__TASK INSTRUCTIONS__
Your answer should reproduce the full set of records exactly as given.

__EXERCISE DATA__

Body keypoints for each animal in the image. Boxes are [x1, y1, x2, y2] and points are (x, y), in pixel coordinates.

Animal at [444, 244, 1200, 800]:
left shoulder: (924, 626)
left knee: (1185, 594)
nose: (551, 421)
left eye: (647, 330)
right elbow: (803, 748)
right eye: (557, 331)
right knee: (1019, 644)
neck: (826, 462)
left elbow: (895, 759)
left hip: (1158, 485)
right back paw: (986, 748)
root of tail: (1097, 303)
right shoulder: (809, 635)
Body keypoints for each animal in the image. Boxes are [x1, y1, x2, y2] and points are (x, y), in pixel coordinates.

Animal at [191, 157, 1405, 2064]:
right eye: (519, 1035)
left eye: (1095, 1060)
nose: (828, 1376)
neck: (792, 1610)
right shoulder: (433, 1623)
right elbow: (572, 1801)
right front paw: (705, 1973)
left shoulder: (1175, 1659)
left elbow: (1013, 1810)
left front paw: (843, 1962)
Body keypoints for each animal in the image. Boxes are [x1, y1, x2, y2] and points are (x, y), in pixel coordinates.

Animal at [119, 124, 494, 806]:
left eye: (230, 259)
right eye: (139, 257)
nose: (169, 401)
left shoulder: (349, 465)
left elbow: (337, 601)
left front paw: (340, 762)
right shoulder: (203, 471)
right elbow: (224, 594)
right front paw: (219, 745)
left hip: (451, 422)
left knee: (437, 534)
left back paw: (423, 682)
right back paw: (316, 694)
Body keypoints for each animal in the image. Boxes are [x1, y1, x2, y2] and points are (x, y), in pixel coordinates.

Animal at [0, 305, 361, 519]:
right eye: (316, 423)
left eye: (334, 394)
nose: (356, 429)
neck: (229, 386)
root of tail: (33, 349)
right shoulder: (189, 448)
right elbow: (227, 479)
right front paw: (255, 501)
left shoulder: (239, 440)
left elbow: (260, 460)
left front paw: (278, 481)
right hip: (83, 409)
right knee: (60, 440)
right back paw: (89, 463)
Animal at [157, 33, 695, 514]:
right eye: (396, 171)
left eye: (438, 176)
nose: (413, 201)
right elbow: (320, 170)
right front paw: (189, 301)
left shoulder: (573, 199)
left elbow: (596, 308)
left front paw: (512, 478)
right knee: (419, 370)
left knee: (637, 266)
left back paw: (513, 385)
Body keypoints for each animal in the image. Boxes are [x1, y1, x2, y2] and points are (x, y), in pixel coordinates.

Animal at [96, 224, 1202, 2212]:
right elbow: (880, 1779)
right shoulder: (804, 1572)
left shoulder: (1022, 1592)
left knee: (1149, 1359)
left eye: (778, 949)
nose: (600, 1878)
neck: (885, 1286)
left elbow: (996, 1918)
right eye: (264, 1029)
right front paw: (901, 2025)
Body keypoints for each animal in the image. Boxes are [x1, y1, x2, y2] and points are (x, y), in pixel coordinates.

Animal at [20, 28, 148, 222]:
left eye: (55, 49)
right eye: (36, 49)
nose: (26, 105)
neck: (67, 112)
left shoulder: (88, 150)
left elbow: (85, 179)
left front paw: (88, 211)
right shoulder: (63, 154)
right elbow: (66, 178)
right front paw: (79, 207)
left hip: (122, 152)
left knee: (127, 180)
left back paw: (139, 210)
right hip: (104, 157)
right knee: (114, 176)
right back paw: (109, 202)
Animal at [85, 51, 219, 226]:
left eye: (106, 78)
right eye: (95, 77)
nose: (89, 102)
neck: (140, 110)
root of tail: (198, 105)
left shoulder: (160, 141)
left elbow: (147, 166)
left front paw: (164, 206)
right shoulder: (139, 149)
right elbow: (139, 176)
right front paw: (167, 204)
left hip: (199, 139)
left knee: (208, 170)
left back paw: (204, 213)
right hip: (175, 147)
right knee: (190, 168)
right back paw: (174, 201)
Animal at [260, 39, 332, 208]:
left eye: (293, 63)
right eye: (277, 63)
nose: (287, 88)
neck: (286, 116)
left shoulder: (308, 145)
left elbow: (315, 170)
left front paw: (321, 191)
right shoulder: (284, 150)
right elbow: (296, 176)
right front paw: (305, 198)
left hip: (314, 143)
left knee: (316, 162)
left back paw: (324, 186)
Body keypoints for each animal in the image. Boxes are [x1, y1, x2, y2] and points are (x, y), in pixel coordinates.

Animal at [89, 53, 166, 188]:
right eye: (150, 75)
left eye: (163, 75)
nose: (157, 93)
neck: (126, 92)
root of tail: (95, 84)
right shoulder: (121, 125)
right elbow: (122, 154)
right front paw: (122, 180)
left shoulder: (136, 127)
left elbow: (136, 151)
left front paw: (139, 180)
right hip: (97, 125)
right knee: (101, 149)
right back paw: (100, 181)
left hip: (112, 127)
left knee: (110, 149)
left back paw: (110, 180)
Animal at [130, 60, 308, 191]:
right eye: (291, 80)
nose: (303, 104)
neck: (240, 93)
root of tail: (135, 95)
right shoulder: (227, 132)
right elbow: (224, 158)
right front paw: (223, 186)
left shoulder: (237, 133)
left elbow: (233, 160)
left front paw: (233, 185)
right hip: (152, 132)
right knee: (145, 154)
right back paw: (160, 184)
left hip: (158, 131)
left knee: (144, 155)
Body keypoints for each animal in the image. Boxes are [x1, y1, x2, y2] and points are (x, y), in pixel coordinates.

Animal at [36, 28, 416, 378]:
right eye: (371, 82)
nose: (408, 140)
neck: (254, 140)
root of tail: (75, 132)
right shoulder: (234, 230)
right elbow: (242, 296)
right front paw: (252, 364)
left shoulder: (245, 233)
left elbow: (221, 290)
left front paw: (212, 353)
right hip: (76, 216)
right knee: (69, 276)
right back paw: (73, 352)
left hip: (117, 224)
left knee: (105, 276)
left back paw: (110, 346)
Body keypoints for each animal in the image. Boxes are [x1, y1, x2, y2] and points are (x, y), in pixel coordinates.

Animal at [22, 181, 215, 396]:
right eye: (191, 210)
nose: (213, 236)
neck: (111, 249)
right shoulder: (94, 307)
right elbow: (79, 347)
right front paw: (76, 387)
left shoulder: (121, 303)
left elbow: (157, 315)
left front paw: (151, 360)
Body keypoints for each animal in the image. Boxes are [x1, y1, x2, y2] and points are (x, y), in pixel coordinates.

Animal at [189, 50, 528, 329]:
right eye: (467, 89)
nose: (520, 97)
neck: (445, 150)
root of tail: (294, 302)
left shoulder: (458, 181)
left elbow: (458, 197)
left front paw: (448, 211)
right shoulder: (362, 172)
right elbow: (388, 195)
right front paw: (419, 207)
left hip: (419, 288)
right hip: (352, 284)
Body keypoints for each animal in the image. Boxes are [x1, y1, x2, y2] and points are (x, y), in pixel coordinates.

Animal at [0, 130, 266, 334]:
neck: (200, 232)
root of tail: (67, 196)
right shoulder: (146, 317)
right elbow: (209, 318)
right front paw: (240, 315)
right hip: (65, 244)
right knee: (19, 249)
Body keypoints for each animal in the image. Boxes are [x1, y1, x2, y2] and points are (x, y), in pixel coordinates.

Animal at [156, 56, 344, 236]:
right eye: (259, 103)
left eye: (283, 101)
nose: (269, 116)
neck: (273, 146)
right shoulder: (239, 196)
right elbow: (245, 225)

__EXPECTED OUTPUT__
Body keypoints for each animal in the image. Boxes are [x1, y1, x2, y2] and points are (x, y), in pixel coordinates.

Animal at [444, 244, 1200, 800]:
left shoulder: (924, 626)
left knee: (1185, 594)
nose: (551, 421)
left eye: (647, 330)
right elbow: (803, 748)
right eye: (557, 331)
right knee: (1019, 644)
neck: (826, 462)
left elbow: (895, 759)
left hip: (1158, 485)
right back paw: (986, 748)
root of tail: (1097, 303)
right shoulder: (809, 635)
Body keypoints for each animal in the image. Boxes are [x1, y1, x2, y2] and points are (x, y), in pixel coordinates.

Animal at [191, 157, 1405, 2064]:
right eye: (519, 1035)
left eye: (1095, 1060)
nose: (828, 1376)
neck: (792, 1610)
right shoulder: (433, 1623)
right elbow: (572, 1801)
right front paw: (705, 1973)
left shoulder: (1175, 1659)
left elbow: (1013, 1810)
left front paw: (843, 1962)
Body keypoints for each animal in the image. Boxes are [x1, y1, x2, y2] and points are (x, y), in pixel coordinates.

Animal at [119, 124, 494, 806]:
left eye: (230, 259)
right eye: (139, 257)
nose: (169, 401)
left shoulder: (349, 465)
left elbow: (337, 601)
left front paw: (340, 762)
right shoulder: (203, 471)
right elbow: (224, 594)
right front paw: (219, 745)
left hip: (451, 422)
left knee: (437, 534)
left back paw: (423, 682)
right back paw: (316, 694)
Body keypoints for each animal in the image. Boxes are [x1, y1, x2, y2] and points are (x, y), in pixel coordinates.

Animal at [0, 305, 361, 519]:
right eye: (316, 423)
left eye: (334, 394)
nose: (356, 429)
neck: (229, 386)
root of tail: (33, 349)
right shoulder: (189, 448)
right elbow: (227, 479)
right front paw: (255, 501)
left shoulder: (239, 440)
left elbow: (260, 460)
left front paw: (278, 481)
right hip: (83, 409)
right knee: (60, 440)
right back paw: (89, 463)
Animal at [157, 33, 695, 514]:
right eye: (396, 171)
left eye: (438, 176)
nose: (413, 201)
right elbow: (320, 170)
right front paw: (189, 301)
left shoulder: (573, 199)
left elbow: (596, 308)
left front paw: (512, 478)
right knee: (419, 370)
left knee: (637, 266)
left back paw: (513, 385)
Body keypoints for each animal in the image. Boxes are [x1, y1, x2, y2] and points are (x, y), in pixel coordinates.

Animal at [96, 224, 1202, 2212]:
right elbow: (880, 1779)
right shoulder: (804, 1572)
left shoulder: (1022, 1592)
left knee: (1149, 1359)
left eye: (778, 949)
nose: (600, 1878)
neck: (885, 1286)
left elbow: (996, 1918)
right eye: (264, 1029)
right front paw: (901, 2025)
Body keypoints for each animal in the image. Boxes are [x1, y1, x2, y2] and points are (x, y), in pixel coordinates.

Animal at [20, 28, 148, 222]:
left eye: (55, 49)
right eye: (36, 49)
nose: (26, 105)
neck: (67, 112)
left shoulder: (88, 150)
left elbow: (85, 179)
left front paw: (88, 211)
right shoulder: (63, 154)
right elbow: (66, 178)
right front paw: (79, 207)
left hip: (122, 152)
left knee: (127, 180)
left back paw: (139, 210)
right hip: (104, 157)
right knee: (114, 176)
right back paw: (109, 202)
Animal at [85, 51, 219, 226]:
left eye: (106, 78)
right eye: (95, 77)
nose: (89, 102)
neck: (140, 110)
root of tail: (198, 105)
left shoulder: (160, 141)
left elbow: (147, 166)
left front paw: (164, 206)
right shoulder: (139, 149)
right elbow: (139, 176)
right front paw: (167, 204)
left hip: (199, 139)
left knee: (208, 170)
left back paw: (204, 213)
right hip: (175, 147)
right knee: (190, 168)
right back paw: (174, 201)
Animal at [260, 39, 332, 208]:
left eye: (293, 63)
right eye: (277, 63)
nose: (287, 88)
neck: (286, 116)
left shoulder: (308, 145)
left elbow: (315, 170)
left front paw: (321, 191)
right shoulder: (284, 150)
right elbow: (296, 176)
right front paw: (305, 198)
left hip: (314, 143)
left knee: (316, 162)
left back paw: (324, 186)
Body keypoints for each animal in the image. Boxes are [x1, y1, x2, y2] and points are (x, y), in pixel coordinates.

Animal at [89, 53, 166, 188]:
right eye: (150, 75)
left eye: (163, 75)
nose: (157, 93)
neck: (126, 92)
root of tail: (95, 84)
right shoulder: (121, 125)
right elbow: (122, 154)
right front paw: (122, 180)
left shoulder: (136, 127)
left elbow: (136, 151)
left front paw: (139, 180)
right hip: (97, 125)
right knee: (101, 149)
right back paw: (100, 181)
left hip: (112, 127)
left knee: (110, 149)
left back paw: (110, 180)
Animal at [130, 60, 308, 191]:
right eye: (291, 80)
nose: (303, 104)
neck: (240, 93)
root of tail: (135, 95)
right shoulder: (227, 132)
right elbow: (224, 158)
right front paw: (223, 186)
left shoulder: (237, 133)
left elbow: (233, 160)
left front paw: (233, 185)
right hip: (152, 132)
right knee: (145, 154)
right back paw: (160, 184)
left hip: (158, 131)
left knee: (144, 155)
Body keypoints for each animal in the image. Boxes are [x1, y1, x2, y2] and points are (x, y), in pixel coordinates.

Animal at [36, 28, 416, 378]:
right eye: (371, 82)
nose: (408, 140)
neck: (254, 140)
root of tail: (75, 132)
right shoulder: (234, 230)
right elbow: (242, 296)
right front paw: (252, 364)
left shoulder: (245, 233)
left elbow: (221, 290)
left front paw: (212, 353)
right hip: (76, 216)
right knee: (69, 276)
right back paw: (73, 352)
left hip: (117, 224)
left knee: (105, 276)
left back paw: (110, 346)
Body keypoints for each animal in the image. Boxes are [x1, y1, x2, y2] and points are (x, y), in pixel coordinates.

Animal at [22, 181, 215, 396]:
right eye: (191, 210)
nose: (213, 236)
neck: (111, 249)
right shoulder: (94, 307)
right elbow: (79, 347)
right front paw: (76, 387)
left shoulder: (121, 303)
left elbow: (157, 315)
left front paw: (151, 360)
Body keypoints for each animal in the image. Boxes are [x1, y1, x2, y2] and points are (x, y), in pixel coordinates.

Animal at [189, 50, 528, 329]:
right eye: (467, 89)
nose: (520, 97)
neck: (445, 150)
root of tail: (294, 302)
left shoulder: (458, 181)
left elbow: (458, 197)
left front paw: (448, 211)
right shoulder: (362, 172)
right elbow: (388, 195)
right front paw: (419, 207)
left hip: (419, 288)
right hip: (352, 284)
Body keypoints for each animal in the image. Boxes are [x1, y1, x2, y2] and points are (x, y), in pixel coordinates.

Animal at [0, 130, 266, 334]:
neck: (200, 232)
root of tail: (67, 196)
right shoulder: (146, 317)
right elbow: (209, 318)
right front paw: (240, 315)
right hip: (65, 244)
right knee: (19, 249)
Body keypoints for each animal in the image. Boxes are [x1, y1, x2, y2] and points are (x, y), in pixel coordinates.

Animal at [156, 56, 344, 236]:
right eye: (259, 103)
left eye: (283, 101)
nose: (269, 116)
neck: (273, 146)
right shoulder: (239, 196)
right elbow: (245, 225)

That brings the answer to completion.